A week ago, the music "bible" NME announced that Townshend and his sidekick Roger Daltrey were to be assistant producers of a film about their band The Who's 1960s heyday.

Since then, there's been a dramatic U-turn, and Townshend has issued a formal statement attacking the documentary.

Writing on his internet site, Townshend says he's no longer a "driving force" behind My Generation: Who's Still Who, and will try to prevent his band's songs from being used in it.

Apparently, he's upset that the film's director, Oscar winner Murray Lerner, has asked fans to submit contemporary bootleg footage, "however shocking or exotic".

"My music - Who music - is not a commodity I will make unconditionally available to film-makers," he writes. "My entire mission is to preserve the integrity of Who music, and I'd rather offer it to sell soap than have it turned into a 'soap' by Lerner."

* There is further evidence that Madonna - who once embraced the land of flat caps and tweed - is falling out of love with the English way of life.

Increasingly based in her native US, the first woman of pop (who has also given up shooting) will this week deliver a snub to London, and launch her new children's book in New York.

There will be no bash for Lotsa de Casha in the UK. Instead, the publishers, Puffin, have circulated a Q&A-style press release, in which Madge reveals the literary influences behind her kiddies' book.

They are: "Anything from CS Lewis, to Charlotte's Web, to The Little Prince, to Nancy Drew murder mysteries, to the poems of Sylvia Plath." Sylvia Plath?

* The sad death of Patsy Calton, the Liberal Democrat MP for Cheadle, has already set Westminster buzzing with talk of a by-election.
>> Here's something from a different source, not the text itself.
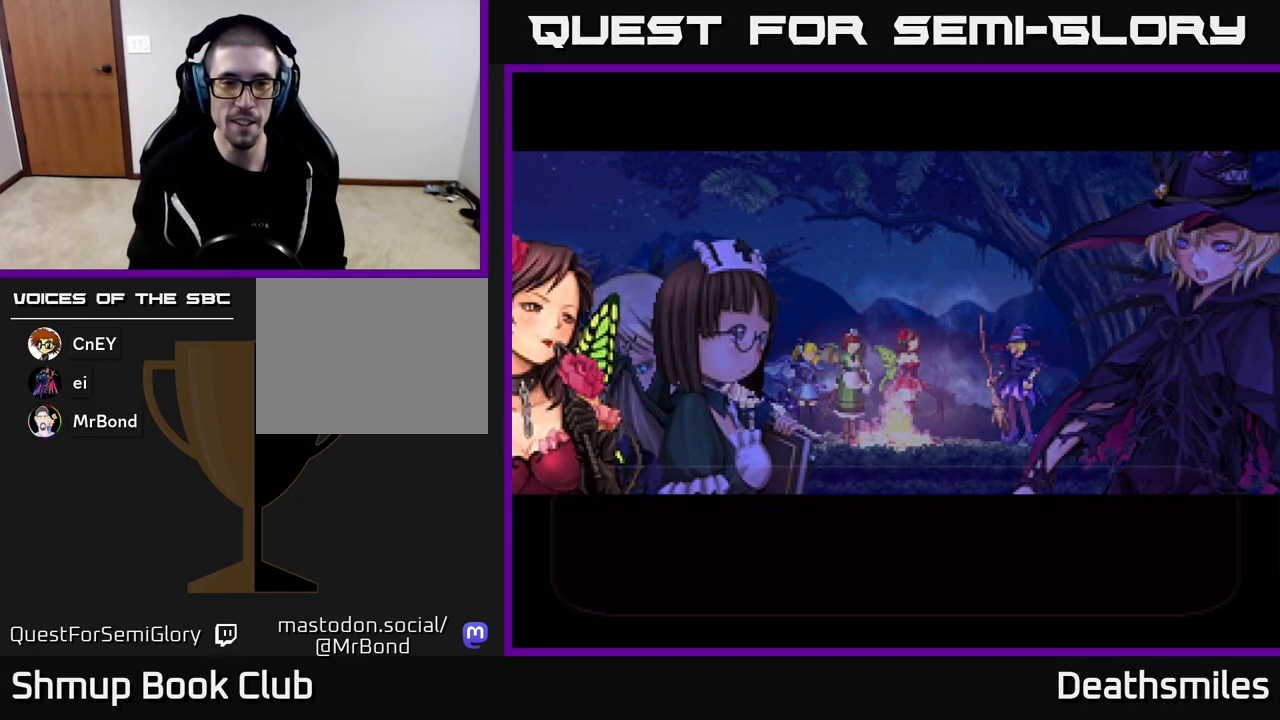
{"buttons": [], "events": [[83, "A", "up"], [167, "A", "down"], [267, "A", "up"], [350, "A", "down"], [450, "A", "up"]]}
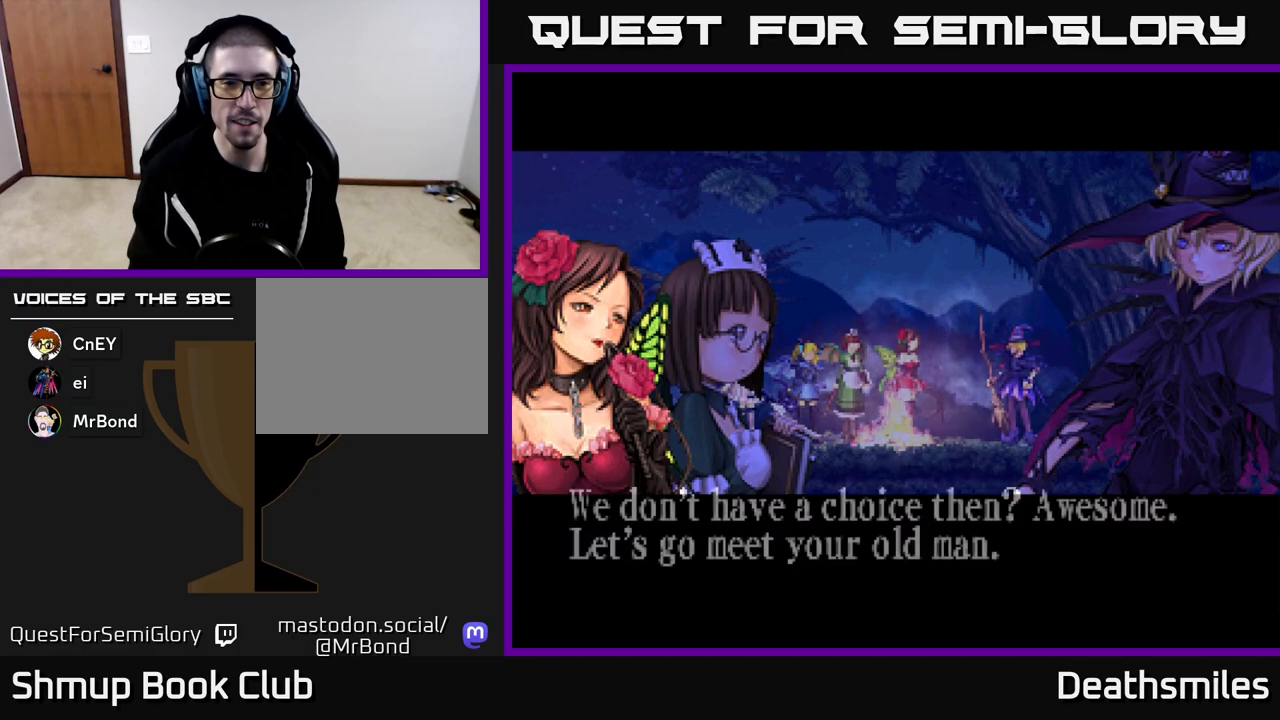
{"buttons": [], "events": [[33, "A", "down"], [117, "A", "up"], [217, "A", "down"], [300, "A", "up"], [367, "A", "down"], [467, "A", "up"]]}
One man in the running for the knife-edge poll is Tim Collins, the former Tory frontbencher, who lost his seat (also in the North-West) to the Lib Dems at the general election.

Collins has previously told friends that his preferred route back onto the Conservative benches would not be a by-election, since "he'd prefer to go through a normal selection process".

The marginal Cheadle (maj 4,000) will be tempting, though: it offers a chance for revenge on the party that booted him out of office, and would catapult Collins, a Harry Potter lookalike, into the thick of power-broking over his party's leadership.

* On Monday, I reported that Goldie Hawn failed to attend Sea Princess cruise liner's "christening" in Southampton - despite having been flown there in a private jet by the ship's owners.

The Hollywood beauty was said to have "fallen ill" signing her autobiography at a local bookshop earlier that day. And now there are further signs that her book tour is taking its toll. "Enough of the tour, I want to stop," she told an audience at Hay. "It's so much harder than film tours: I have to meet lots of people and sign so many books. I always give them eye contact."

All of which has caused her to rethink ambitions of a West End debut: "It's that repetitive movement thing I mentioned before," she added. "I can't do the same thing again and again for very long." Apart from romantic comedy films, which she's been "doing" for 30 years. Ho hum!